La condamnation s’ajoute aux multiples critiques internationales qui visent déjà le Venezuela. L’Organisation des nations unies (ONU) a de nouveau condamné mardi 8 août « l’usage excessif de la force » et a accusé les forces de sécurité vénézuéliennes d’avoir causé la mort d’au moins quarante-six manifestants antigouvernementaux. Une trentaine d’autres morts serait imputée à des groupes armés progouvernementaux, qui circulent à moto en brandissant des armes à feu.

« Depuis le début des manifestations, en avril, on constate une tendance évidente à l’usage excessif de la force à l’encontre des manifestants, a déclaré dans un communiqué le haut-commissaire aux droits humains, Zeid Ra’ad Al-Hussein. Plusieurs milliers de personnes ont été placées en détention arbitraire, beaucoup auraient été victimes de mauvais traitements et même de torture. »

L’enquête n’a pas pu être menée sur place, les autorités vénézuéliennes ayant refusé l’accès du pays aux enquêteurs de l’ONU. Mais M. Zeid a chargé une équipe de spécialistes des droits humains d’interviewer à distance cent trente-cinq victimes et leurs familles, ainsi que des témoins, des journalistes, des avocats, des médecins, et des membres du bureau de la procureure générale.

« Ces violations se produisent alors même que s’effondre l’Etat de droit au Venezuela, dans un climat d’attaques constantes du gouvernement contre l’Assemblée nationale et contre la procureure générale. Les responsables gouvernementaux les plus haut placés sont responsables des violations des droits enregistrées par nos services ».

Des actes de torture

Aucun chiffre officiel ne permet d’établir le nombre de personnes détenues. Mais « des estimations fiables suggèrent qu’entre le 1er avril, date à laquelle ont commencé les manifestations de masse, et le 31 juillet, plus de 5 051 personnes ont été placées en détention arbitraire », écrit le haut-commissariat. Plus de mille personnes seraient encore en détention.

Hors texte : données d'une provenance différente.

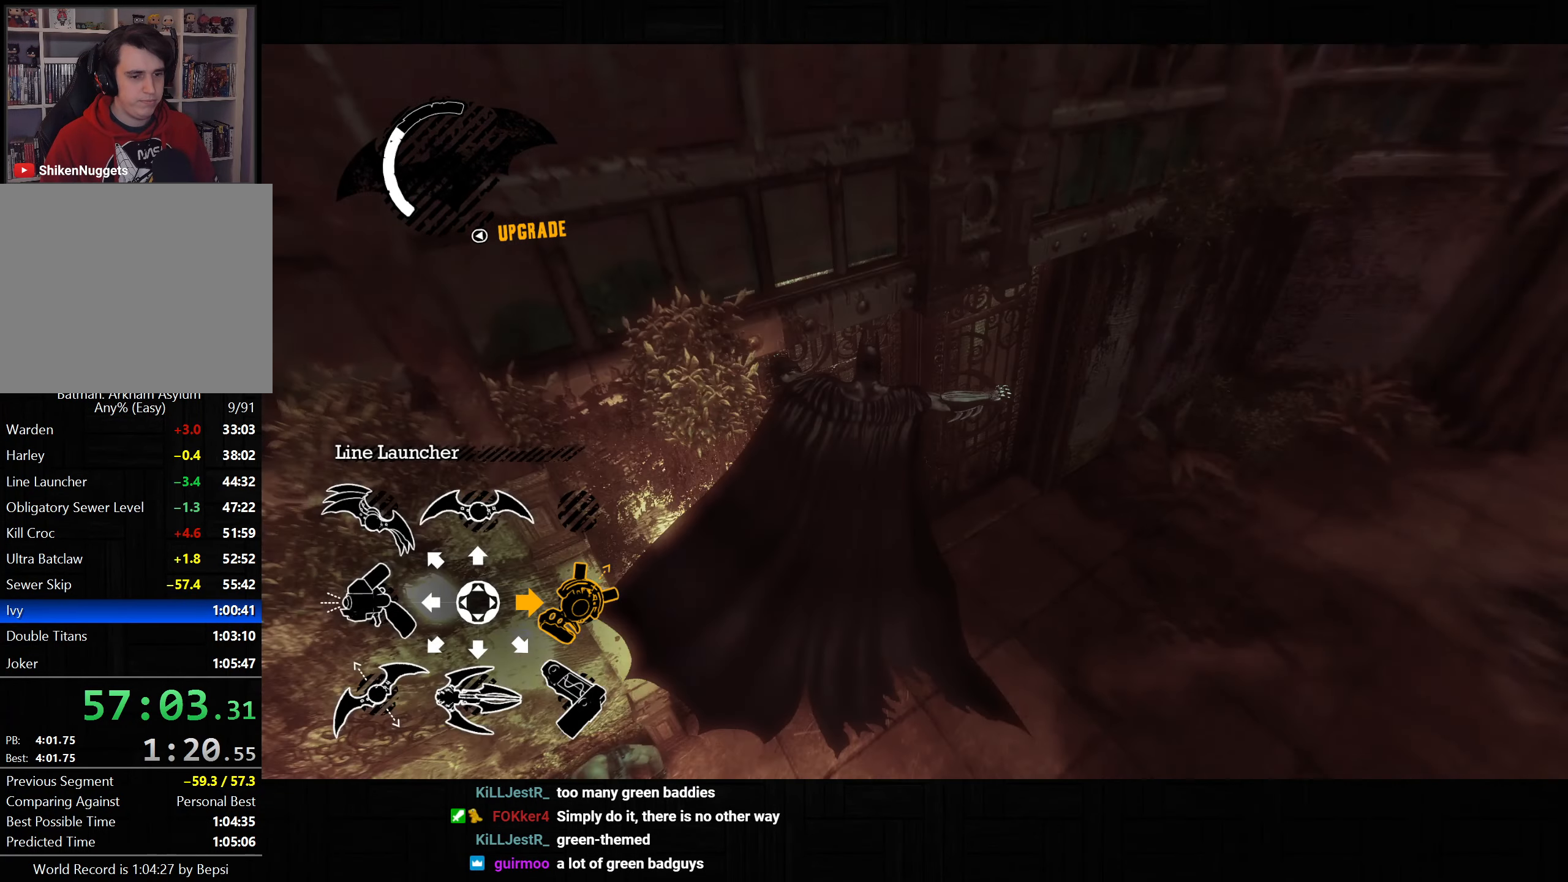
{"dt_ms": 500, "buttons": ["CROSS"], "left_stick": "center", "right_stick": "center", "events": [[283, "right_stick", "center"], [433, "CROSS", "down"]]}
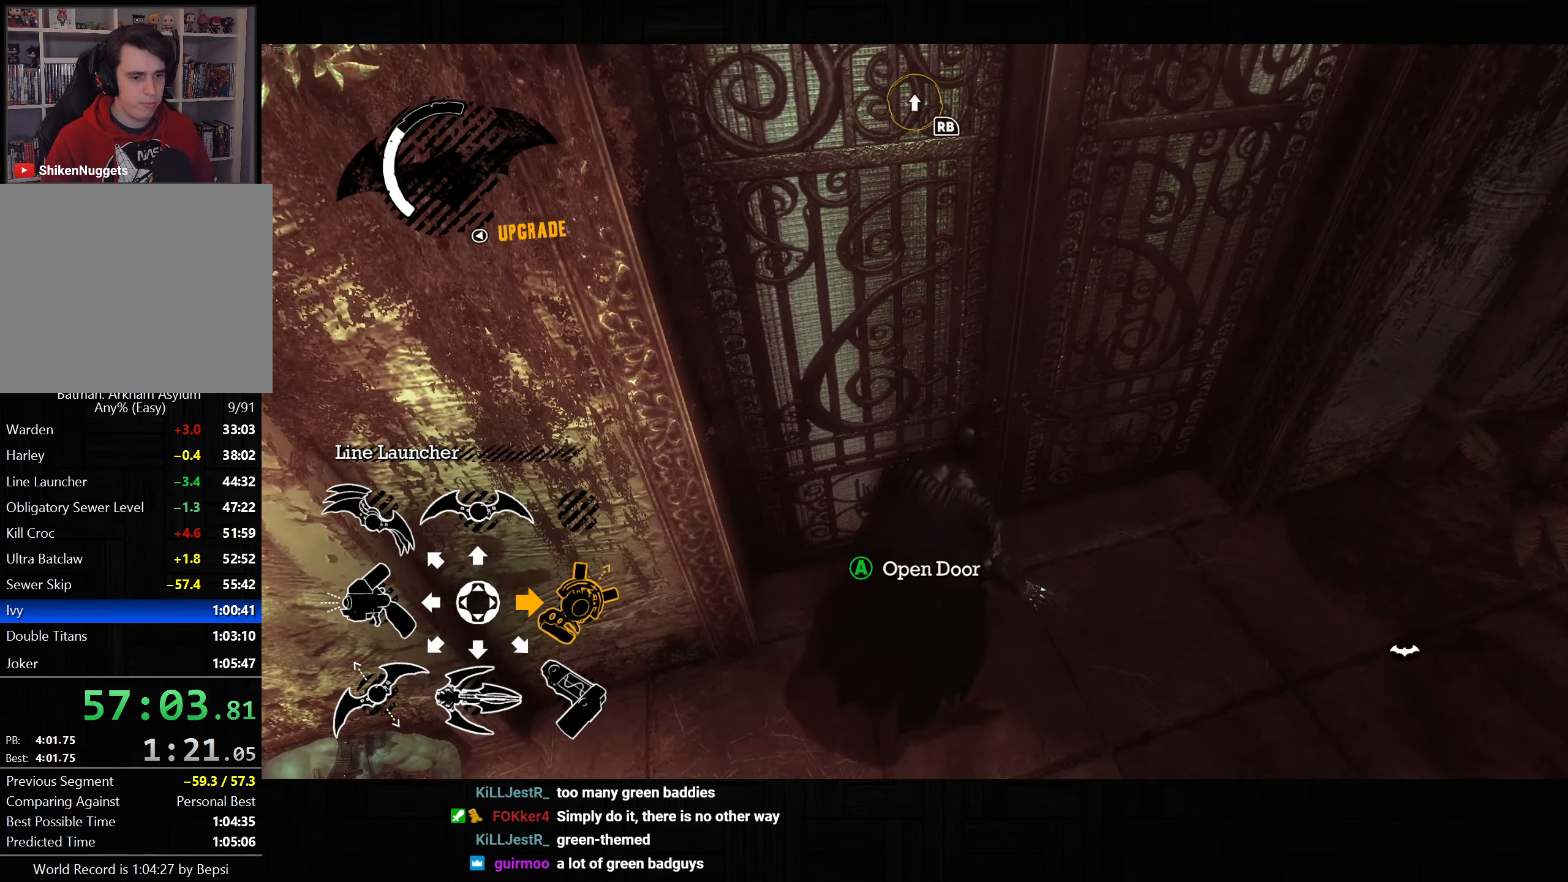
{"dt_ms": 500, "buttons": [], "left_stick": "center", "right_stick": "center", "events": [[33, "CROSS", "up"], [100, "CROSS", "down"], [183, "CROSS", "up"], [250, "CROSS", "down"], [333, "CROSS", "up"]]}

Au-delà des détentions arbitraires figurent des crimes imprescriptibles comme la torture. Le député Rosmit Mantilla a passé deux ans et demi en prison. Il a raconté au Monde ce qu’il a subi, vu et entendu pendant son incarcération :

« Les décharges électriques, les suspensions prolongées par les mains ou les pieds, les sodomies avec des bâtons, le chantage et les tortures psychologiques sont systématiques. Il s’agit d’une politique d’Etat. El Hélicoïde, le siège de la police politique à Caracas, est le plus grand centre de torture d’Amérique latine. »

Plusieurs rapports crédibles confirment ces accusations, faisant également état d’asphyxie au gaz et de menaces de mort à l’encontre des détenus ou de leurs familles.

Le haut-commissaire a exhorté les autorités de Caracas à « stopper sans délai tout recours excessif à la force contre les manifestants, à mettre un terme aux détentions arbitraires et à libérer toutes les personnes détenues arbitrairement ».

Mardi, la Cour suprême du Venezuela a annoncé la condamnation à quinze mois de prison de Ramon Muchacho, maire du district de Chacao, dans l’est de Caracas, bastion de l’opposition.